After LL had fooled around with different producers (Larry Smith, Rick Rubin, L.A. Posse, DJ Pooh, The Bomb Squad, etc.), he stumbled into Marley’s House Of Hits for 1990’s Mama Said Knock You Out. A multi-platinum snatch-back of the spotlight, the Def Jam Records release reminded everybody that James Todd Smith was a premiere MC in the Big Daddy Kane/Rakim era, both of whom had benefited from Marley’s ear.

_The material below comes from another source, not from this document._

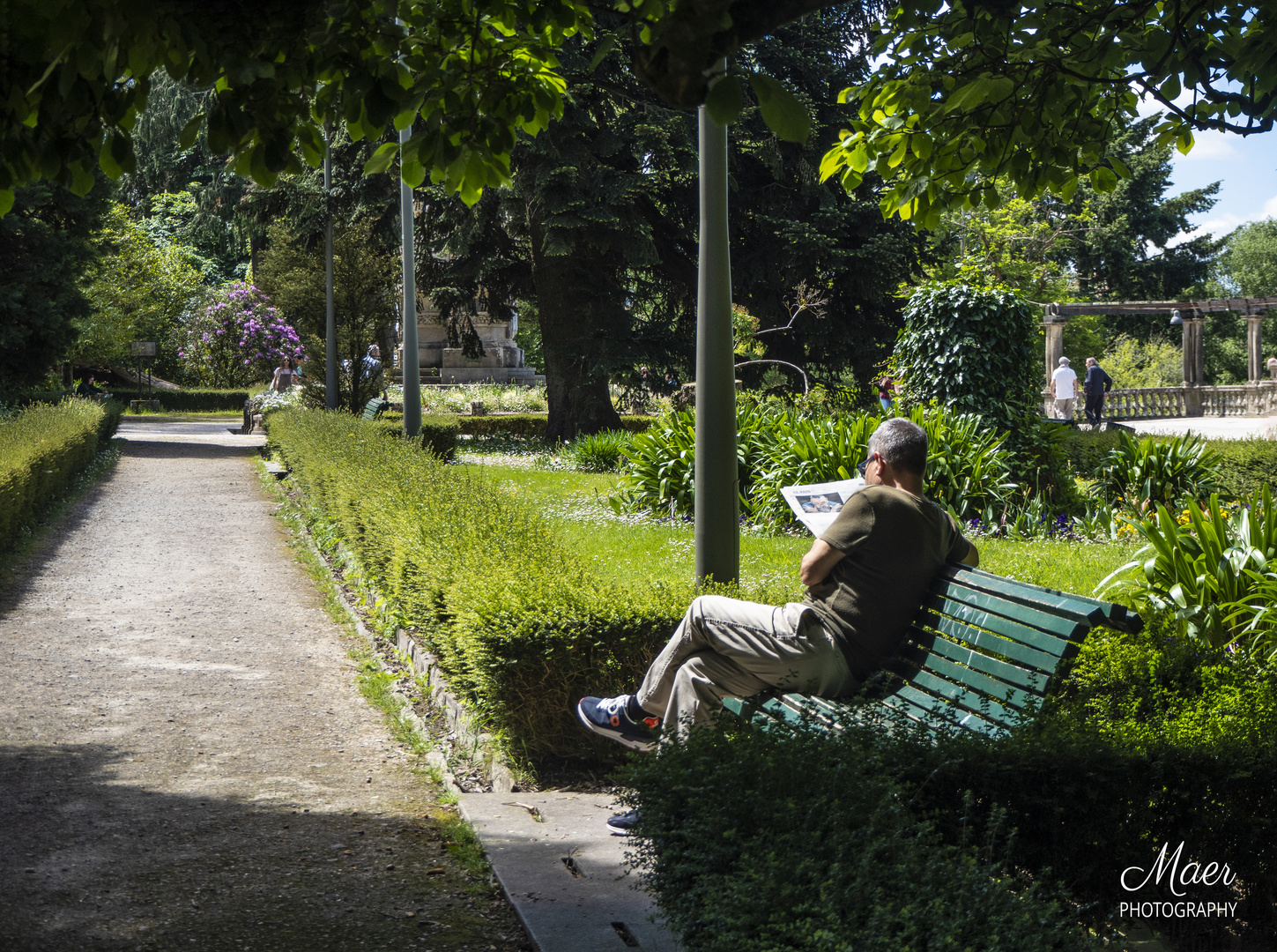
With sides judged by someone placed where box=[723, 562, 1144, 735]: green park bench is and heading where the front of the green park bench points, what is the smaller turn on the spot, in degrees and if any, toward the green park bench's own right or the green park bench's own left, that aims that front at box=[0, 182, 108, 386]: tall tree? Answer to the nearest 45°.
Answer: approximately 90° to the green park bench's own right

Twenty five years later, the two men sit in together on Marl’s “Golden Era Radio” show. For 90 minutes, the Juice Crew mastermind spins his way through LL’s catalog… something that he was inevitably doing since 1985, helping integrate the pride of Farmers Boulevard into the Hip-Hop consciousness. The mix, mostly chronological, works. Moreover, this is not just an All World walk-through of the chart tracks. Rather, the mixmaster-turned-producer looks at the catalog from a Head’s perspective, playin’ the joints.

What’s interesting though, is that LL Cool J is actually sitting in as Marley gets busy. The self-proclaimed GOAT is faced with his greatness in a really raw moment. “Raw” may be the operative word, as Marley—who was well-established before LL Cool J’s rise to stardom, clown the Grammy Awards host. Just like two guys from the Q-U, these icons cap on each other about their tight clothes, doo-rags, softer catalog moments, and more. In between, Marley leads J to share some interesting anecdotes about his career. For instance, some of LL’s anger in “Mama Said Knock Out” was apparently aimed at a studio engineer. The superstar MC addresses some of the hungry MCs from his time who didn’t make it to the large level, but are still working. Also, LL takes some questions from call-in’s that aren’t the kind of censored things Heads might hear if LL was on a talk-show. Basically, this is stripped down celebration of not one, but two of Hip-Hop’s king.

Should Uncle L call Marley Marl for his new material?